►

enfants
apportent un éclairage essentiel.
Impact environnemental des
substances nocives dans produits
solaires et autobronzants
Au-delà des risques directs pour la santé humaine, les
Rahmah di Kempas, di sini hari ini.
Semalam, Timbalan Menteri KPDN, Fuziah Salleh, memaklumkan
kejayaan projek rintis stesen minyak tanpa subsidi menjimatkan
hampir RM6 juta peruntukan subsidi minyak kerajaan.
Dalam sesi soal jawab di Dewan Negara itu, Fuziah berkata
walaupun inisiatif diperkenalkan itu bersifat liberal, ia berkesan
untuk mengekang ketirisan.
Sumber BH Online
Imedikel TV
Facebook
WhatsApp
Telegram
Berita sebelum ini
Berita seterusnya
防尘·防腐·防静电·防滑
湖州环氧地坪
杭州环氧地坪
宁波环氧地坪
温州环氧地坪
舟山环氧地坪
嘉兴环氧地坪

◄
►

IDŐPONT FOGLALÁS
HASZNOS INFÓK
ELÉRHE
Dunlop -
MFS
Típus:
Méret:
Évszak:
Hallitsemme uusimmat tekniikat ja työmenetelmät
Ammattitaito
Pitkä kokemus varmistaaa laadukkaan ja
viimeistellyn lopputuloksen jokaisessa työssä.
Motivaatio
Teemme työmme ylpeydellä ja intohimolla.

◄
►

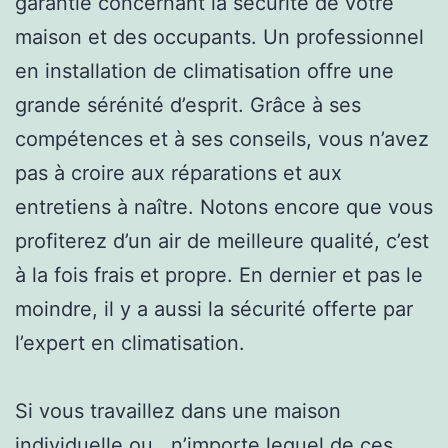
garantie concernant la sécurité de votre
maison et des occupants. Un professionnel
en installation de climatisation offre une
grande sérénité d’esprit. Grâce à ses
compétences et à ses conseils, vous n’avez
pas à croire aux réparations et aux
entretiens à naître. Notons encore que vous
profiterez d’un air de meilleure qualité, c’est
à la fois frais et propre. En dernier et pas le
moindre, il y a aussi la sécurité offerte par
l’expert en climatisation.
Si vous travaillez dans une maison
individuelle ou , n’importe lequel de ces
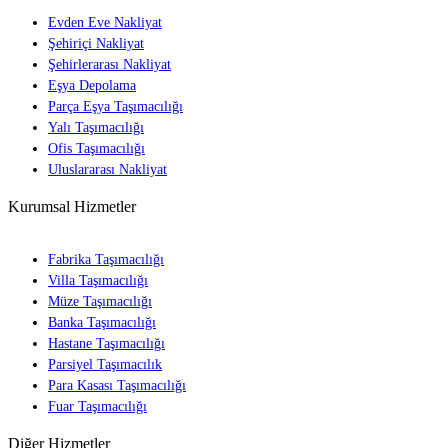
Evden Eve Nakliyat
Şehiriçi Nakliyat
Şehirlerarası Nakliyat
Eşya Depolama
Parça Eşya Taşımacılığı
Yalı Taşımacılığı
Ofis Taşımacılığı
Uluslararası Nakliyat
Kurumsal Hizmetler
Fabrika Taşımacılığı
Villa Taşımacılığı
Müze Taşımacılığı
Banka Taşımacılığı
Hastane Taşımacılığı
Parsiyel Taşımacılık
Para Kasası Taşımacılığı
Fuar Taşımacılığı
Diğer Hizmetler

◄

Say how many lines of the entries hold the string "Fuziah". Nothing but the number should be given.

Result for this exercise>
2